POMPEI. Come non spellarsi le mani per tributare un doveroso encomio alla serata Jazz d’autore con interpreti di altissimo livello, riuniti sotto la sapiente regia di uno scatenato Stefano Bollani, capace di gestire con le sue dita fatate, non solo pianoforte e tastiera elettronica, ma soprattutto i componenti di un quintetto che hanno deliziato oltre un migliaio di spettatori, incantati dalle vibrazioni di fisarmonica ( Vincent Peirani), contrabasso (Larry Granadier), batteria (Jeff Ballard), percussioni (Mauro Refosco). Straordinaria kermesse, entusiasmo anche per gli artisti, messi alla prova, dopo appena cinque concerti, da brani che ancora non hanno il marchio della registrazione su supporti digitali e/o tradizionali, che inducono i presenti a soffermare il loro sguardo sugli assoli, ma lasciando spazio all’ascolto dell’assieme degli strumenti, confusi volutamente in un ritmo a volte incalzante, a volte, oserei chiamarlo, distensivo.
La variegata scelta degli ospiti internazionali alterna svariati tipi di musica, nell’ambito della rassegna “ Beats of Pompeii”, stasera all’Anfiteatro degli Scavi di Pompei, lasciando spazio a Benjamin Chase Harper, californiano di natali, ma di genitori afroamericano il padre, ebrea la madre, con un DNA musicale, grazie al negozio di strumenti musicali dei suoi nonni materni, il Folk Music Center and Museum, strimpellando con la chitarra e specializzandosi nell’uso della lap steel guitar, una chitarra speciale da suonare con l’apposito slide, portando da sempre, con sé, una chitarra, pezzo molto raro in quanto risale addirittura al 1920. Ancora oggi, è in vita questo negozio, gestito dalla sua famiglia, a Claremont, e non ha perso il suo nome il Folk Music Center, recentemente diventato anche un museo di strumenti musicali di diversi Paesi, con anche strumenti a corde stile vintage.

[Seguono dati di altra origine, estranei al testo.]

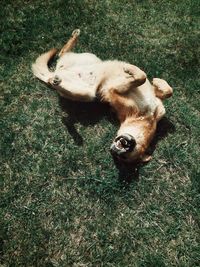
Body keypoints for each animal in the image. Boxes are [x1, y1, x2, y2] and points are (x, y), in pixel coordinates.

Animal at [32, 29, 173, 163]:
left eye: (123, 158)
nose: (115, 150)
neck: (147, 118)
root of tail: (55, 73)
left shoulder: (111, 91)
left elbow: (145, 79)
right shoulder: (157, 107)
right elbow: (157, 85)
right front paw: (154, 80)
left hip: (88, 93)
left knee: (59, 76)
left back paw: (57, 83)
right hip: (90, 58)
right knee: (62, 52)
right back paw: (75, 37)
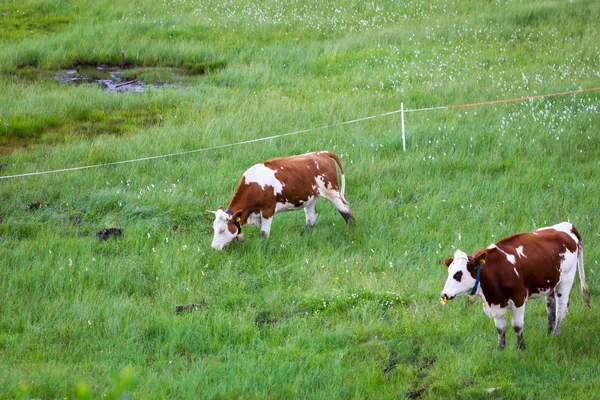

E’ stato, da sempre, il suo punto di riferimento, essendo cresciuto musicalmente, in quanto sua madre Ellen gli insegnò a suonare la chitarra. Fin da piccolo imparò a suonare e a riparare strumenti musicali di ogni tipo, e vide il passaggio di vari famosi musicisti, che si recavano al Folk Music Center e suonavano nella sua città.
Nel 2007 ha collaborato con Jovanotti suonando la chitarra nel pezzo Fango uscito in Italia il 7 dicembre e inserito nell’album Safari del cantautore italiano. Harper ha quindi partecipato al Festival di Sanremo 2008, nelle vesti di ospite, accompagnando Jovanotti (super-ospite italiano) nella sua esibizione.